Post

Not 'hate', But...

First, My English is not so good, so please pardon the grammatical mistakes and spelling errors. :( I'm not from English-speaking country.
I have no sisters or brothers. My farther is working somewhere else; I don't know what he is doing because I don't keep in touch with him. So it's just my mom, aunt, and me living in our house.
We don't have much time to talk, nor can we be bothered to talk to each other. We just do things in our own in our spare time. I usually play computer games or scribble by using computer. Recently my mom is trying to keep me away from the computer and make me study. I understand why she is doing that, and I want to be productive myself instead of sitting in front of my computer for 6 hours. But the way she is making me to stop playing computer games is just... making me mad. She yells at me, then just takes off the hard disc from the computer. When I'm doing something with it. She always does that. The fact that she is also addicted to computer (She won't get away from it unless she's working) and doesn't seem like she cares about the situation much is making me feel even worse. Then I hit her. It's not somethimg a grown up, respectful person that I aim to be like would do, is it? Well she hits me too, yelling "Parents can hit children, but children can't!! What kind of child are you?! You are not my daughter! Don't call me mom! I never want to have a daughter like you!"
The best solution would be not playing computer games at all, but then I think of lame excuses such as 'i don't have anything better to do, and so doesn't my mom
. It's okay to play computer games..' or forget about the situation that happenes before, and then sit in front of computer... And the same thing happens to us. It's getting worse and worse.
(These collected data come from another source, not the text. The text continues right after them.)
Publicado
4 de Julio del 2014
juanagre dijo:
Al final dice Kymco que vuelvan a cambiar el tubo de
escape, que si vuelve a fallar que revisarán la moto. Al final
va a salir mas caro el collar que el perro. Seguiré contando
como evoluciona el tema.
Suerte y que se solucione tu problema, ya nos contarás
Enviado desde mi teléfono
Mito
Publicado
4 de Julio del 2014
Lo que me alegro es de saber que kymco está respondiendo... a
I'm thinking of not using the computer for at least 1 week to show my mom what I can do... I'm certain she'll change. And that's what I would hate to see. How she acts like a completly diffrent person to me. Or maybe that's just my imagination... I feel like a good friend to my friends in school, but I'm treated like a person who shouldn't be in this world. (That could be just my imagination, too... but that's how I felt when she was scolding me. :/ ) I'm confused about this. She might send me to my father because she thinks she shouldn't live like this. I don't want to go to my father's house because I'll never see my close friends if I do. I'm shy to new people, it will take long time to make friends. :(
As I said, I'll try to not use computers as possible, but I don't know if I can stop feeling hatred to my mom and change myself a bit. I think I'll start to hate my mom even more after seeing her smiling and acting like a completly different person. I can't forget what my mom said while fighting, and she's just telling me to do things even she can't do. It's not serious compared to everyone else here, but I don't want to let this happen again.